A few miles up from the little town of Palisade, it’s pretty common to see lots of boats, kayaks and paddleboards on the rocky shore of a popular put-in spot on the Colorado River. Less common is for them to be decorated with an explosion of rainbow flags, glitter and tutus — plus an inflatable unicorn.
That was the scene on a recent Sunday, when more than 100 people showed up for Paddle with Pride.
Every June, many of Colorado’s biggest cities host huge Pride parades, parties and drag shows. But many smaller, more rural communities have nothing at all to mark the occasion. That’s why Jenn Drysdale drove in from Montrose, even though she had no idea how big the turnout would be.
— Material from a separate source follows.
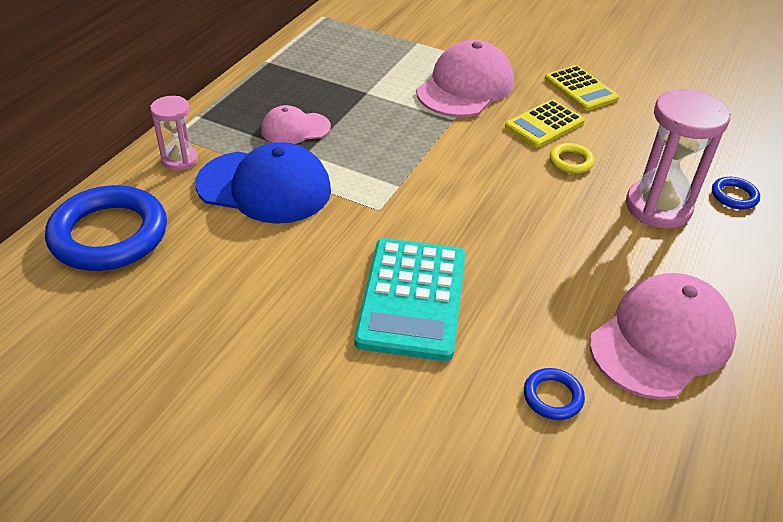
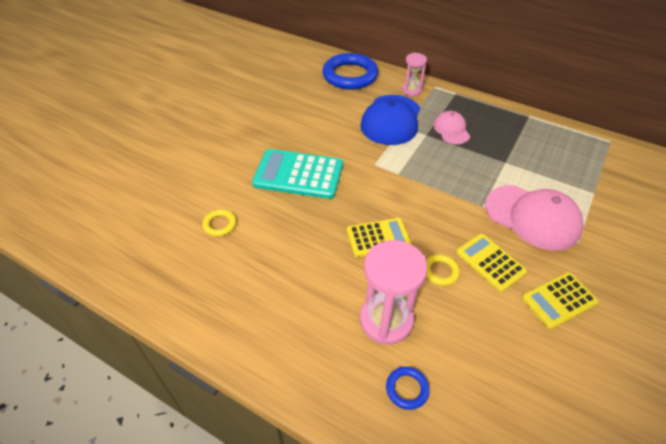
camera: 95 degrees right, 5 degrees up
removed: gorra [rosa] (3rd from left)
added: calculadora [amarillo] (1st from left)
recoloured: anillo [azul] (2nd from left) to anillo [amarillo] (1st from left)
“And I wanted to be here, regardless,” she said, wearing neon pom poms in her hair that she had bought special for the day. She’s got two kids “on the rainbow spectrum,” and she said that describes her, too.
“So it's just — it's really cool to be able to see that representation and know that we're not alone,” she said. “It's huge.”
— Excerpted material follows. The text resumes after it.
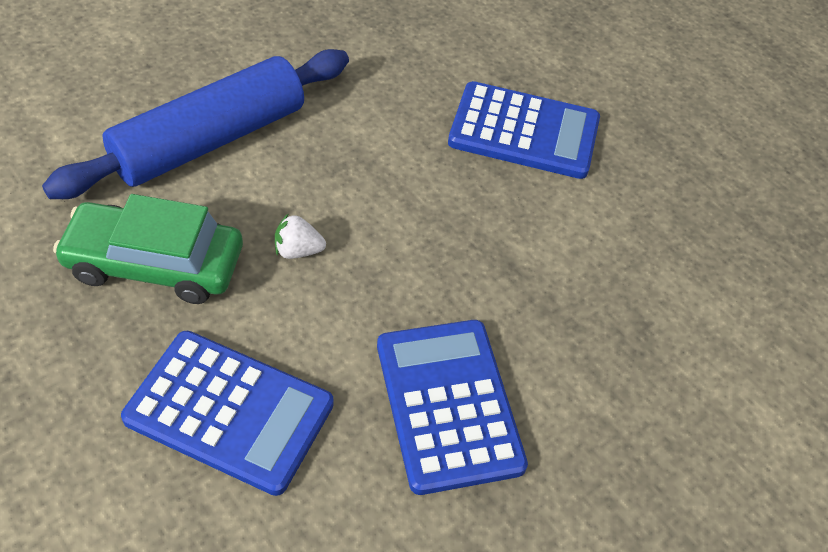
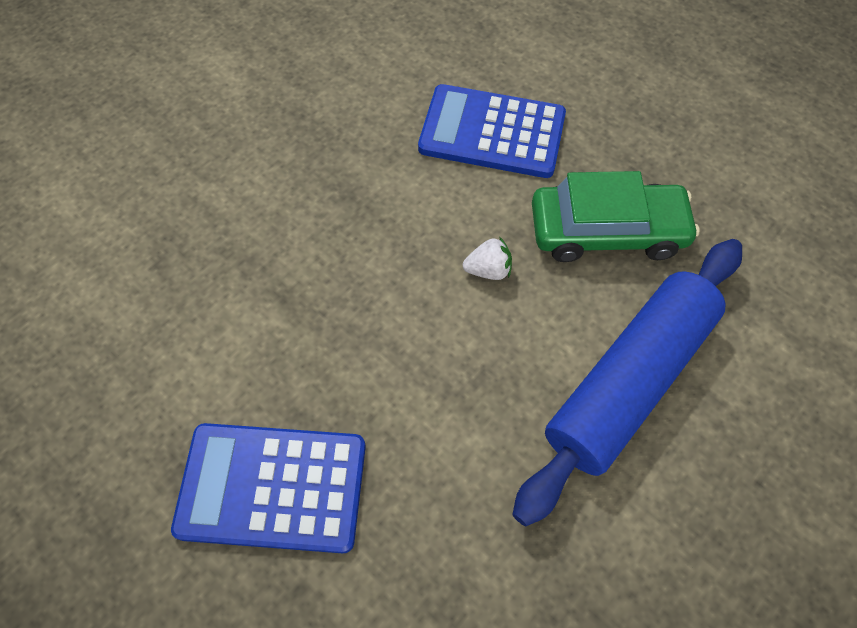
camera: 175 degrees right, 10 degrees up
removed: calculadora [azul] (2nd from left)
The crowd included plenty of parents with their teens and tweens, plus lots of young people, and several seniors, some who are veterans of the river, some who’ve hardly been on it. Caleb Ferganchick addressed them all through a bullhorn.
“Alright, happy Pride, everyone!” he called out, to excited woots, before apologizing for the morning running a little late. “It wouldn't be a Pride event if we weren't running on gay standard time.”
After his safety talk, the fabulous flotilla was off — a colorful traffic jam on the cold, green water.
This is not the Mesa County Liz Weiss grew up in back in the 1980s and ’90s. As she paddled an inflatable kayak, she explained she couldn't have imagined an event like this back then.
“And I would've never told anyone that I liked girls,” said Weiss, who’s bisexual and married to a man.
At her high school, she remembers only one openly gay kid. She thought he was brave but also worried for his safety in this famously conservative area.
If this kind of thing had been around then, she said, “I'd be jumping on the river and saying, ‘Thank God. My people!’”
The group floated past cliffs and trees and houses with steps down to lawn chairs and boat ramps along the water. Sometimes the river was calm. Other times it was choppy and fast, and laughter rippled up and down the convoy as people hit little rapids.
Gabe Spellberg was beaming from an innertube. He called the ride “thrilling.”
“I only hit my butt on the rocks once or twice and I only flipped upside down once. You know, I would say it's a win overall,” he said, with a laugh.
And somehow, the pink flowers someone gave him at the start of the float were still tucked into his baseball cap. Spellberg, who just moved here from Chicago, was happy to experience all this natural beauty up close.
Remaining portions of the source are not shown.